Knight At a certain point I came to know that a large department store in London emptied all its expensive stock. They feared there would be riots and looting, and so, over a period of five days, all this stuff was taken out in a kind of panic. I got to talk to people at Harrods, and they said that they have franchise managers from places like Gucci, who are carrying millions of dollars of goods in plastic shopping bags and going to black cabs.
When reality gives you such an unusual chaos that is normal, a situation that no one has been through before, writing about it can be quite euphoric – it’s like stepping on fresh ice. It also felt like an opportunity offering some opportunities, who find an opportunity. There is not a good crisis about Churchill expression.
Was there many drafts of the script?
Knight No, I did not have time. For better or worse, I would write the first act, and the production crew would start preparing to shoot it, and then I would write the second act, they would start preparing for it, and so on.
Was it challenging to work in this way? With no safety net?
Knight I personally love it. It’s like a theater – it’s almost live. You just have to take it out. And it seemed the right way to do it in this situation, because we wanted to prove that it could be done. This is ridiculous, now these are all new ways and techniques of filming [during] Kovid. But we were doing it before.
I think when most people think about their lives in the past year, sticking at home in sweat or pajamas all day, it doesn’t seem particularly cinematic. What about that experience you lent yourself to watch onscreen?
Knight I am always attracted to the situations that surround people. I think if you let two people get stuck in the elevator for a long period, their conversation will increase so much. There is something about that environment that gives you a shortcut in which people are down. And the thing I’m interested in is the way people talk, what they reveal when people are in that type of situation.
There is a French filmmaker whose name I have forgotten who said, “If you point someone at the camera and ask them to talk about themselves at the end of four minutes, you will be convinced That they are crazy. ” In daily life, we are delivery drivers, or we are marketing personnel, we are the thing defined by our roles. But when all of that goes uncontrolled, when everyone is just still and can’t go anywhere, then they are really, I think, starting to surface. I am sure this happens in huge feats and crises and war. But when it happens in these small situations, such as in “Locke”, where it moves a man from one place to another, that’s the isolation I see as a microscope.
The other big question that hangs on a project like this is its timing. I think many people are not sure they want to see the spring of 2020 again. How did you face that problem in writing the story?
Knight I believe in what you write. If you already have a conversation, “Is this going to be popular?” I don’t think I can do that. At the time when we started it, I was writing a lot of other things as well, but this thing kept coming up. The great thing is that people have a choice. If it is painful, then I fully understand that is the case for some people. But I’m hoping for something like this – it’s a human reaction to adversity throughout history. Either way you try to make sense of it, or you look for a silver lining.

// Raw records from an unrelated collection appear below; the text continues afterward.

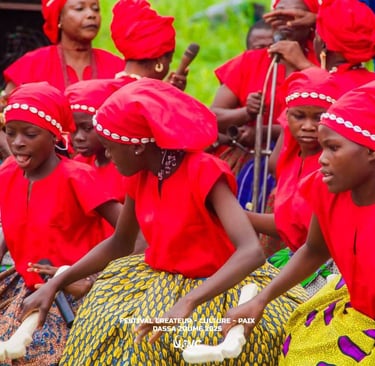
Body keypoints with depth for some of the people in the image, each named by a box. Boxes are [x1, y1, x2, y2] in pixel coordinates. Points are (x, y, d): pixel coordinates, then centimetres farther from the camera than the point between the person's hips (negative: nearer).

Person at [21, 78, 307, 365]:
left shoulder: (204, 173, -24)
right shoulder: (141, 176, -2)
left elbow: (252, 252, -36)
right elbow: (119, 244, 14)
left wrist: (187, 303, -47)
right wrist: (55, 284, 3)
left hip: (215, 285, -7)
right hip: (163, 281, 7)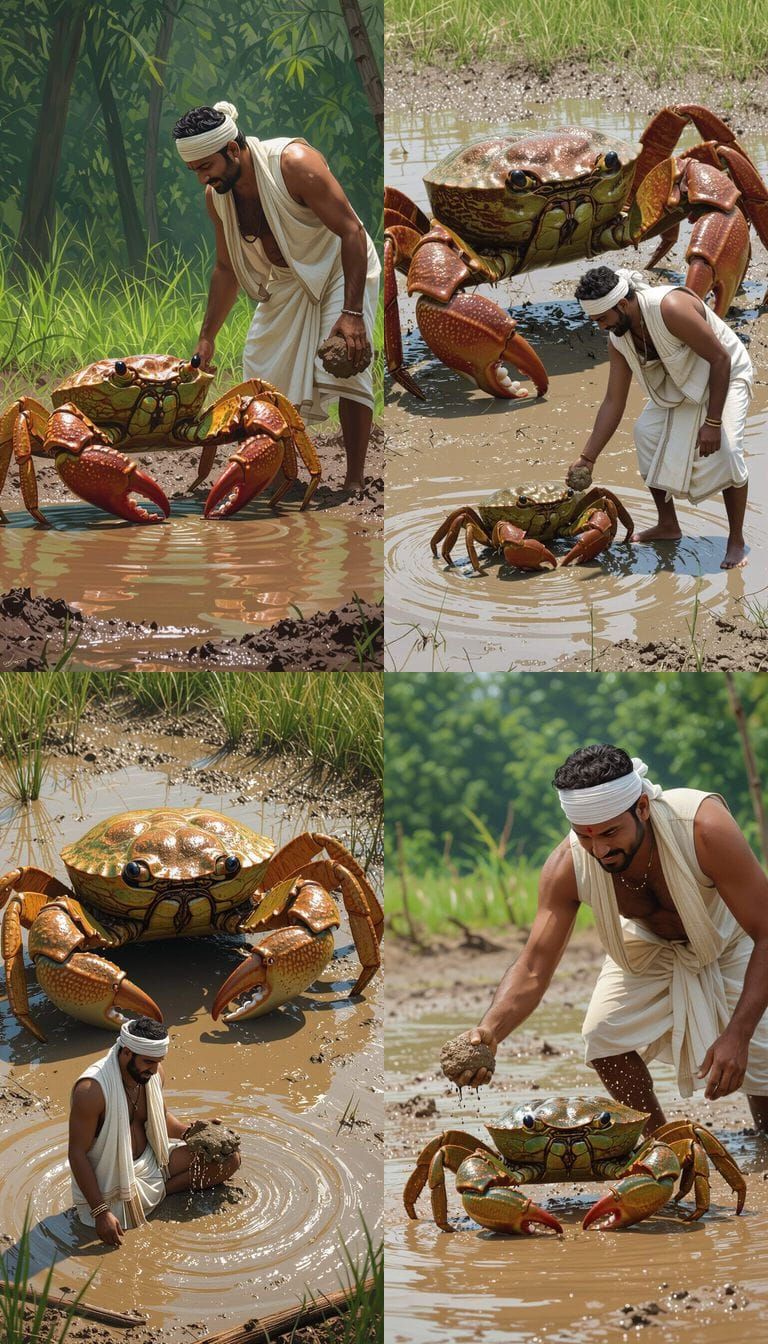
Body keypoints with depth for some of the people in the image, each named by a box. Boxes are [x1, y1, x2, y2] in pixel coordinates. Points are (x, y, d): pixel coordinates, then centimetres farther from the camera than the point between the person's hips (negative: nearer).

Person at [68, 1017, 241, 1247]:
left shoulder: (153, 1073, -3)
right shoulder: (91, 1090, -27)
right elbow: (77, 1153, -23)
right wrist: (100, 1212, -28)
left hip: (150, 1158, 7)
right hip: (111, 1177, -7)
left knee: (230, 1159, -3)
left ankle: (158, 1191, -5)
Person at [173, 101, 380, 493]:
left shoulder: (293, 163, -30)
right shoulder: (216, 196, -9)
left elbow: (352, 232, -29)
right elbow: (226, 269, 8)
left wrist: (352, 313, -35)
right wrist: (206, 338, 7)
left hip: (340, 268, -7)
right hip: (286, 280, 7)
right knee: (263, 368, 1)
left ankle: (355, 482, -18)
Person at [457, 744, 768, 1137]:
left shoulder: (705, 827, -42)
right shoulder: (567, 868, -31)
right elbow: (532, 969, -28)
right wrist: (489, 1031, -49)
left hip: (731, 940, -3)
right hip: (649, 944, 3)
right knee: (604, 1038, -13)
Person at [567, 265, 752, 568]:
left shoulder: (670, 308, -37)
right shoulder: (618, 339, -13)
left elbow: (720, 359, -31)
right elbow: (614, 401, -6)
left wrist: (713, 422, -31)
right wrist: (587, 458, -9)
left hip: (725, 375, -7)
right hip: (679, 383, 7)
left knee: (726, 447, -24)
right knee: (646, 432, -5)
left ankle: (736, 541, -12)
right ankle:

What is your appetite for watching movies about the epidemic?
Knight Well, I think it’s going to be like all other things like the Second World War: novels, movies, comic books. We were very keen to be the first. We may not be the best, but we are the first, and we have done this even when it was fresh and raw. History tends to organize things, find patterns, and discard things that do not fit the pattern. And I think that as it goes on, it will probably be a scene that had its beginning, middle and end, and that some things were inevitable, while others were never going to happen. But, in the midst of it, like a war, you do not know who is going to win. You do not know what is going to happen. And I think it is important to capture that phase of uncertainty as it really was.